__Quoted passage__
════
The rest of the people follow the educated and the affluent in their community and translate this hatred into spilling blood. For God’s sake, Pakhtuns are not born brainless and violent, Sindhis are not born intriguers and conspirators, Seraikis are not born lazy, Baloch do not have spikes on their backs and Punjabis are not born mischievous. It is the political and social circumstances that make the elites and the communities following them fight over issues of purely political nature. Some may be right, some wrong in a particular instance.
If these ethnic generalisations were correct at all, the ‘cowardly’ Bengalis would not have made the so-called ‘martial races’ of West Pakistan bow down on their knees. My two-and-a-half-year old daughter, who is somewhat lucky to be growing in a multilingual environment, was asked by a friend the other day in Urdu, “Waise tumhari apni zaban kaunsi hai?” (What is your real tongue — we have the same word for language and tongue in Urdu). So she said, without thinking at all, “Meri zaban to pink haiy” (My tongue is pink).
The simple, innocent answer of a toddler explains it all. All our tongues are pink. It is political circumstances and social conditioning that tend to make us grow apart. Besides, as a Malaysian poet Cecil Rajendra puts it, “To a man who is hungry/A bowl of rice in any language/Is a bowl of rice.”
════
__Entries supplied__
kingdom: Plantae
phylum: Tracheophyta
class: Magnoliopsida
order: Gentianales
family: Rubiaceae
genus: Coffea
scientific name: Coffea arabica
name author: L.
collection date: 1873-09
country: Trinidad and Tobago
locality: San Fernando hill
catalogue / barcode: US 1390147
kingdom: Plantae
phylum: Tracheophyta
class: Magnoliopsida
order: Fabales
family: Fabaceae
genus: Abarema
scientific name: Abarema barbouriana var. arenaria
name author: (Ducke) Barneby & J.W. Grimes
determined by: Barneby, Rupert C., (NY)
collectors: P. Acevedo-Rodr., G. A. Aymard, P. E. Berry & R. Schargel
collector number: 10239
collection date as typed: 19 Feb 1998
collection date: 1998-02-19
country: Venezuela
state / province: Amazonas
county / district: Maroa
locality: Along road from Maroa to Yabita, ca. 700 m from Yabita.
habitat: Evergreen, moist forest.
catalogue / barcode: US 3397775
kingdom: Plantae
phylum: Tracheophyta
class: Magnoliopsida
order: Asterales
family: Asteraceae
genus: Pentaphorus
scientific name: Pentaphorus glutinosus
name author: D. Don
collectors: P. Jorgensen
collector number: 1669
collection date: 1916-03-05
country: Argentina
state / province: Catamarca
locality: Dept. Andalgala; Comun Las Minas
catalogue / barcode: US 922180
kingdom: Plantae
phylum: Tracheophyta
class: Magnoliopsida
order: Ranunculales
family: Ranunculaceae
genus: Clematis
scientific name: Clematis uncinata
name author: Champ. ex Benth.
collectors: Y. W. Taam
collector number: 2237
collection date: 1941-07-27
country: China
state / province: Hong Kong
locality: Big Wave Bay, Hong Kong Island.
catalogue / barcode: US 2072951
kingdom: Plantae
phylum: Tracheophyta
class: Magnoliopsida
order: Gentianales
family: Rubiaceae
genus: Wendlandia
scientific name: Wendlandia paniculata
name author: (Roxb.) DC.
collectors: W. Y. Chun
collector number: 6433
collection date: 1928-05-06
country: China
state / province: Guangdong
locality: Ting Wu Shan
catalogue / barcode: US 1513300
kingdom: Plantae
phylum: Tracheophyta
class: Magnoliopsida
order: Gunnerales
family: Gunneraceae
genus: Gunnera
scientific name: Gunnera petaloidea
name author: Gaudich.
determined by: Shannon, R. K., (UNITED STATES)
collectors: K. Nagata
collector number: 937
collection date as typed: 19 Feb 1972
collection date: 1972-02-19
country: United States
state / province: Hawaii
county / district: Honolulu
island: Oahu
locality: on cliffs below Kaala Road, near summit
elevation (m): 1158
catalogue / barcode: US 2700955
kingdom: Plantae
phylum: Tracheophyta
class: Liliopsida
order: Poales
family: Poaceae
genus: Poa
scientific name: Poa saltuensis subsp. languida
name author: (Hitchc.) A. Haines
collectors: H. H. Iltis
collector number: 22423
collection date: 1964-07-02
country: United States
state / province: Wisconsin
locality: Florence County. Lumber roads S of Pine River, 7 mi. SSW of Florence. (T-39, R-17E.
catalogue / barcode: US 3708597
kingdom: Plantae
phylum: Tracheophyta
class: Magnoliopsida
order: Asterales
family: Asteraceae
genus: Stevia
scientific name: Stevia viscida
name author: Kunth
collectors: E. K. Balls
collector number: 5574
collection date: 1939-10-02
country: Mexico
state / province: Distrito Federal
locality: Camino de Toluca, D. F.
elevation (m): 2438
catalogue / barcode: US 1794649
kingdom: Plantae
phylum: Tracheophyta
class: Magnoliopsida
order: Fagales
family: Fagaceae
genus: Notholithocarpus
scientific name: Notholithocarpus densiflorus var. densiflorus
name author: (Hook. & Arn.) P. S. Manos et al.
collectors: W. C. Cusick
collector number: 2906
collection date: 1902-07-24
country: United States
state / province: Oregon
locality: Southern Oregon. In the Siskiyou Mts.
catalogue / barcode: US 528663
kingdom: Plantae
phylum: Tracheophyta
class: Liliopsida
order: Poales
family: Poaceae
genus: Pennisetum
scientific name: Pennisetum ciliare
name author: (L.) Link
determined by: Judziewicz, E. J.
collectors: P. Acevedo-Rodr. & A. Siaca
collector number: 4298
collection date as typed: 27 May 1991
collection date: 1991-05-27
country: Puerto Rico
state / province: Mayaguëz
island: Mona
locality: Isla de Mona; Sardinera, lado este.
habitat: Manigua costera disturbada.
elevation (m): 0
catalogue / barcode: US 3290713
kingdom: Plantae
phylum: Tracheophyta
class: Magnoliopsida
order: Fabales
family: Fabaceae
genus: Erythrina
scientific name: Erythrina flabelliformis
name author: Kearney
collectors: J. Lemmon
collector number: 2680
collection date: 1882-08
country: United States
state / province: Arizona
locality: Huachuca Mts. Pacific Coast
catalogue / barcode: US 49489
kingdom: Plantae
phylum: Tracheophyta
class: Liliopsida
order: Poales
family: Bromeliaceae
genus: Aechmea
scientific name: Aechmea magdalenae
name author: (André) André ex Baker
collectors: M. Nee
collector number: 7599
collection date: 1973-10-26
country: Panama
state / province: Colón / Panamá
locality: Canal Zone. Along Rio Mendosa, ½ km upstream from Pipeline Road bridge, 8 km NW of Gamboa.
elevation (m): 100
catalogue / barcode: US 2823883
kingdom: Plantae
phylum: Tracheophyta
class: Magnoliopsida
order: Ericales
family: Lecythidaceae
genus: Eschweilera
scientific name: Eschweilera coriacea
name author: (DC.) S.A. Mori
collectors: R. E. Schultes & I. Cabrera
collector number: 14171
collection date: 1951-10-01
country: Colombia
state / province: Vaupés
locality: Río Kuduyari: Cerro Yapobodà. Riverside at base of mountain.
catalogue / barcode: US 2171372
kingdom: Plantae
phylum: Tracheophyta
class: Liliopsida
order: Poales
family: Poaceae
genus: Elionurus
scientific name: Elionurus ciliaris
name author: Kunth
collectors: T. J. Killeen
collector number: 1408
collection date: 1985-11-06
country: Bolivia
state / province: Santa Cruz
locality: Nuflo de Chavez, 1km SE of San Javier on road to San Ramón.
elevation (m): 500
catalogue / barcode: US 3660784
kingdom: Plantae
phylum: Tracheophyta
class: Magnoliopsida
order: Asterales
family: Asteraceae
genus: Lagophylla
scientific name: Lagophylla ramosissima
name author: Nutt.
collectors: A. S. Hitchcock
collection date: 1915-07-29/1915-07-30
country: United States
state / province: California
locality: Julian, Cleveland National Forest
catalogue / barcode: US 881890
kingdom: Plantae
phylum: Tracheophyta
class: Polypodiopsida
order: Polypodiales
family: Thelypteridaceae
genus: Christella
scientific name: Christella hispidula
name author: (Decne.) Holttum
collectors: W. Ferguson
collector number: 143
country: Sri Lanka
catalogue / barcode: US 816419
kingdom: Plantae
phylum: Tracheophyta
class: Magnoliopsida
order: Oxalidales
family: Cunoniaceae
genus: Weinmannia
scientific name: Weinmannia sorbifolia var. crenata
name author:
════
__Work to do__
1. Translate this sentence from the essay on ethnic stereotypes into Spanish: "It is political circumstances and social conditioning that tend to make us grow apart."
2. Answer these questions from the essay on ethnic stereotypes:
(a) According to the essay, what are Seraikis not born?
(b) What color did the daughter say her tongue was?
(c) Which Malaysian poet does the essay quote?
3. Please rewrite the part of the essay on ethnic stereotypes starting at "The rest of" and ending at "a particular instance.", with "the affluent" replaced by "the wealthy".

__Response list__
1. Son las circunstancias políticas y el condicionamiento social los que tienden a distanciarnos.

2.
(a) Lazy.
(b) Pink.
(c) Cecil Rajendra.

3.
The rest of the people follow the educated and the wealthy in their community and translate this hatred into spilling blood. For God’s sake, Pakhtuns are not born brainless and violent, Sindhis are not born intriguers and conspirators, Seraikis are not born lazy, Baloch do not have spikes on their backs and Punjabis are not born mischievous. It is the political and social circumstances that make the elites and the communities following them fight over issues of purely political nature. Some may be right, some wrong in a particular instance.